It’s official: When the sea ice that blankets the Arctic Ocean hit its yearly peak on Feb. 25, the maximum area was a record low.
Warm temperatures in parts of the polar regions kept sea ice levels depressed, and also contributed to the winter peak occurring much earlier than usual, the National Snow & Ice Data Center announced Thursday. The maximum normally isn’t reached until early March, but was recorded about a week early this year, the NSIDC said. That low occurred on the backdrop of overall dwindling sea ice levels, fueled by global warming.
The extent of Arctic sea ice is monitored by satellites throughout the year. Scientists keep a close eye on sea ice area because it is so crucial to the polar habitat and has considerable economic potential.
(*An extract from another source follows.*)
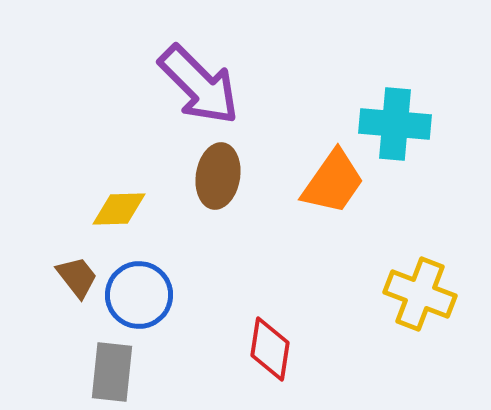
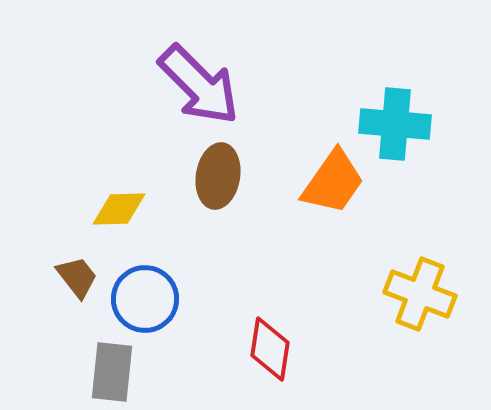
blue circle: moved 6 px right, 4 px down
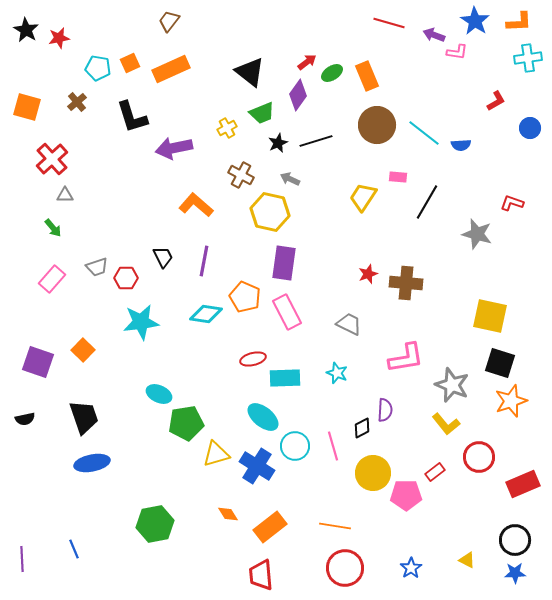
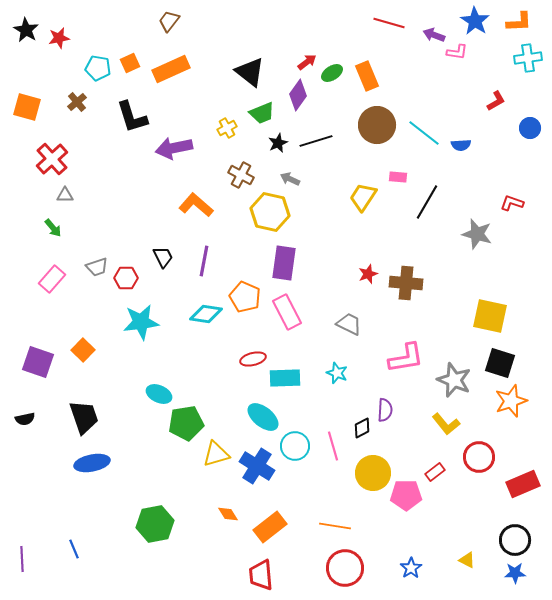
gray star at (452, 385): moved 2 px right, 5 px up
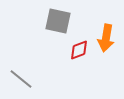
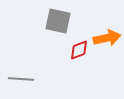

Animals like polar bears and walruses depend on it to reach their food, and diminished ice makes the search for sustenance more difficult. Humans are interested in the opportunities afforded by ice melt in terms of new shipping lanes and oil drilling, much more controversial topics.
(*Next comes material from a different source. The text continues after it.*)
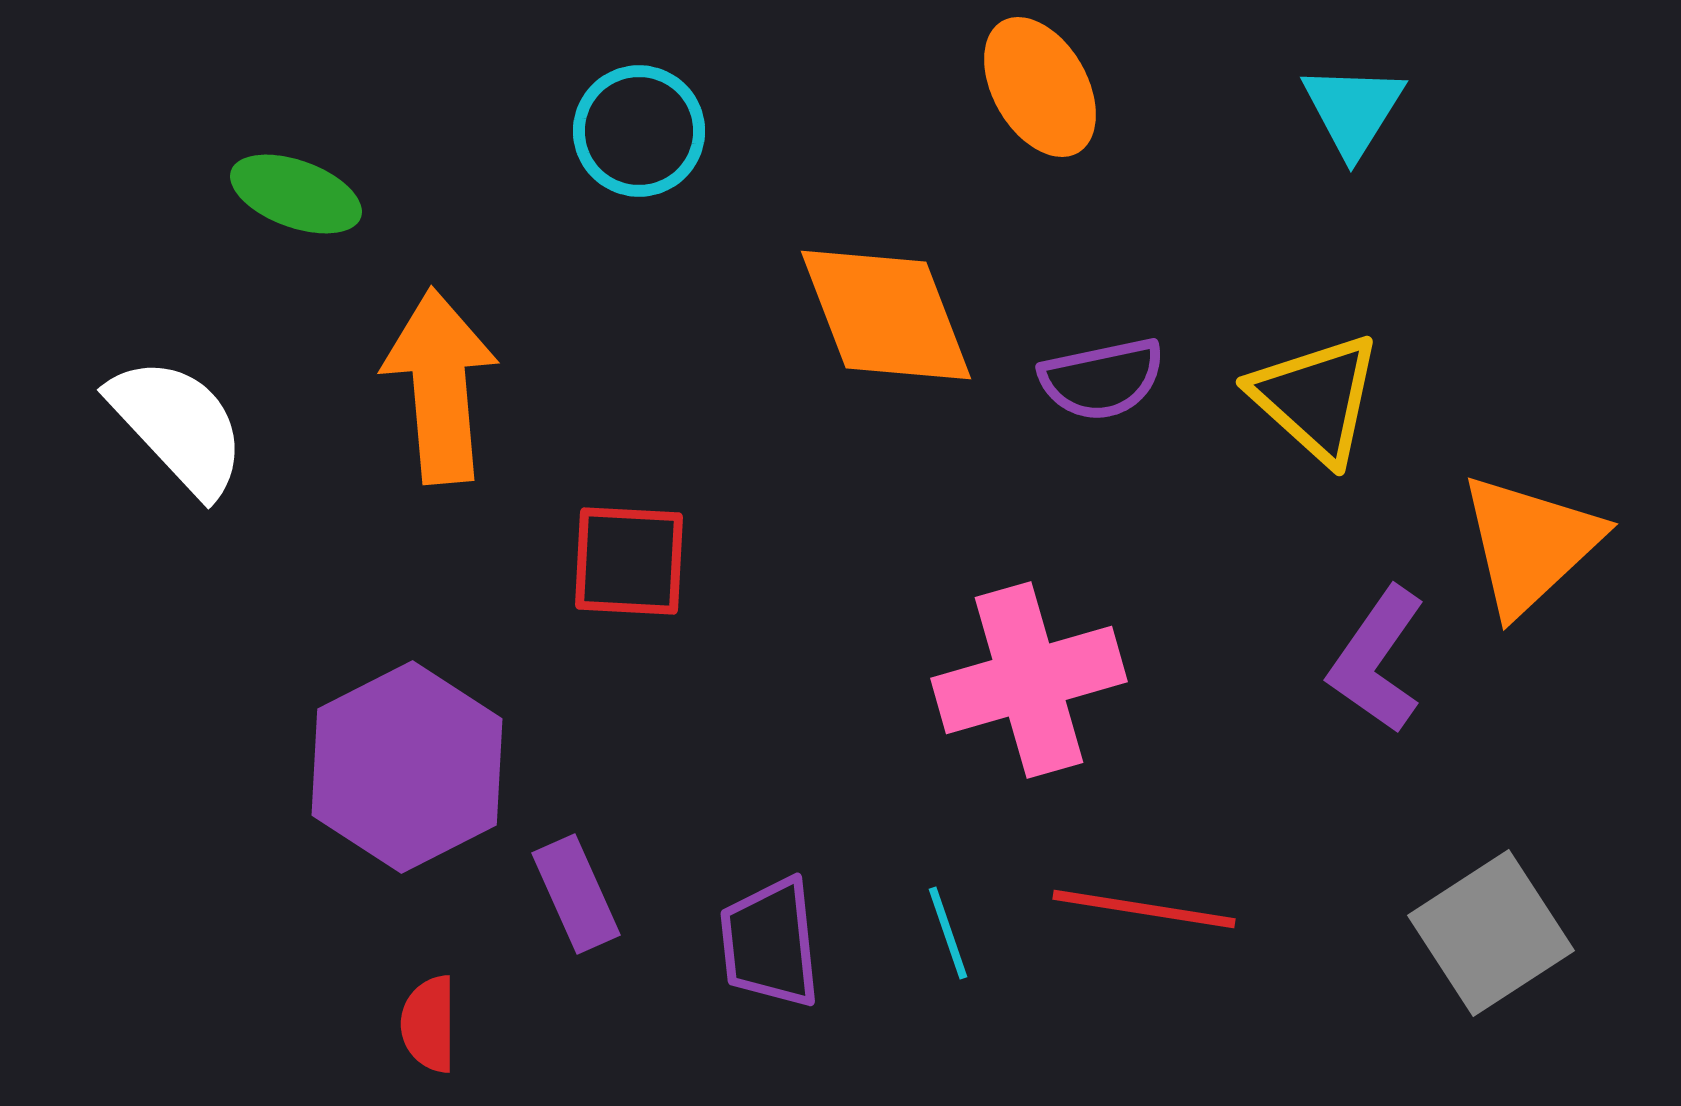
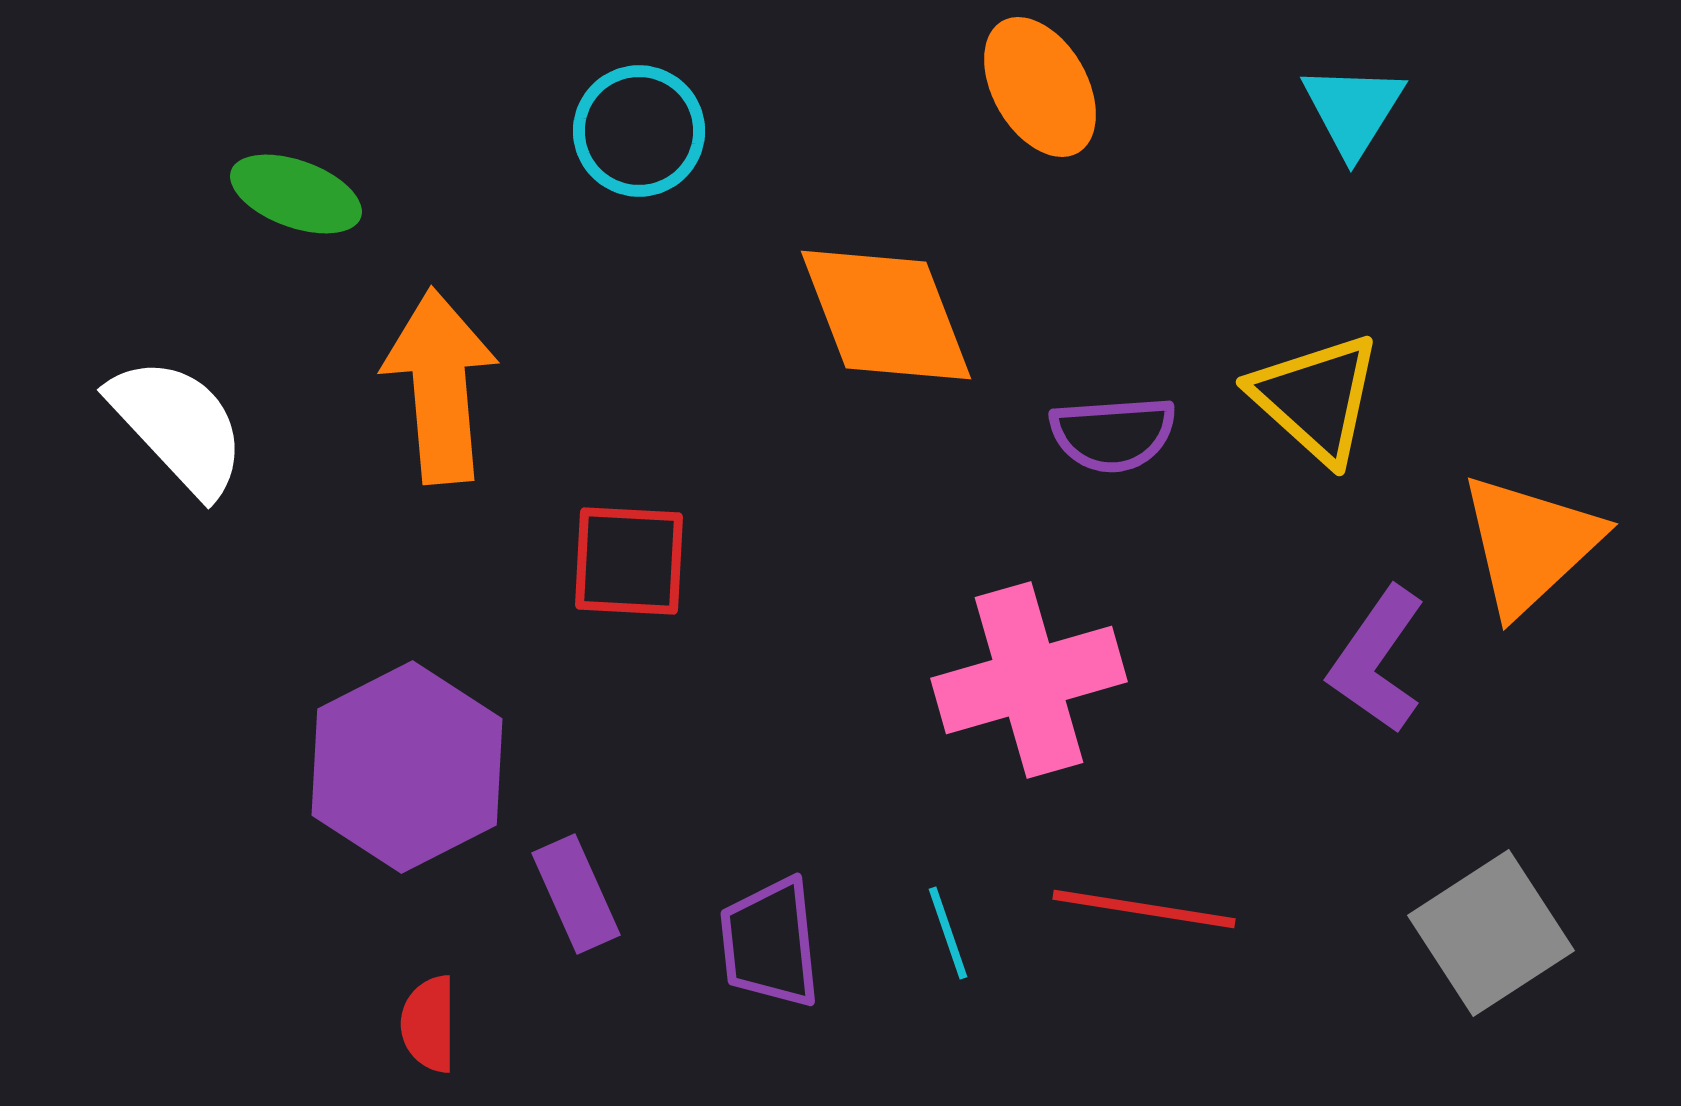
purple semicircle: moved 11 px right, 55 px down; rotated 8 degrees clockwise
Changes in sea ice area have also been linked to changes in weather patterns over North America, Europe and Asia, though the connection is still tenuous.
The amount of the polar ocean covered by sea ice waxes and wanes with the seasons, reaching its lowest point at the end of summer and its peak at the end of winter. But this natural cycle has been affected by the rapid warming of the Arctic, which is happening at a much faster than the world as a whole.
As the Earth warms and ice melts, more areas of open ocean are created. The dark waters readily absorb the sun’s rays, whereas bright, white sea ice would reflect them. The heat absorbed by those waters melts more ice, creating a self-perpetuating cycle.
On average, Arctic sea ice extent has declined by 4.52 percent per decade, according to the NSIDC. The summer minimum has seen an even steeper drop of 13.7 percent per decade.
The 2015 winter maximum was measured at 5.61 million square miles, which is 425,000 square miles lower than the 1981-2010 average and the lowest winter maximum in the satellite record, which extends back to the late 1970s. It was 50,200 square miles below the previous record low maximum, set in 2011.
Extremely warm temperatures over the Pacific sector of the Arctic this winter—and linked to the heat that has baked the U.S. West—helped keep ice in those area much below normal.
In the first two weeks of March, temperatures were also unusually warm over parts of the Atlantic sector.
Those weather patterns contributed to the early peak, which while unusual, wasn’t unprecedented. In 1996, the peak occurred on Feb. 24.
Neither the winter maximum area nor its timing necessarily has an effect on the summer minimum. Research has shown little correlation between minimum and maximum areas, and 1996 actually was a banner year for summer extent.
“What is more important is how thick the ice is,” Julienne Stroeve, a NSIDC sea ice researcher said in an email.
Older, thicker ice is more likely to withstand the warmer temperatures of summer than younger, thinner ice. But the pressures of rapid warming have been thinning Arctic sea ice overall, recent research has shown.
How the ice has fared in terms of thickness this winter is something the NSIDC is still analyzing and will release early next month.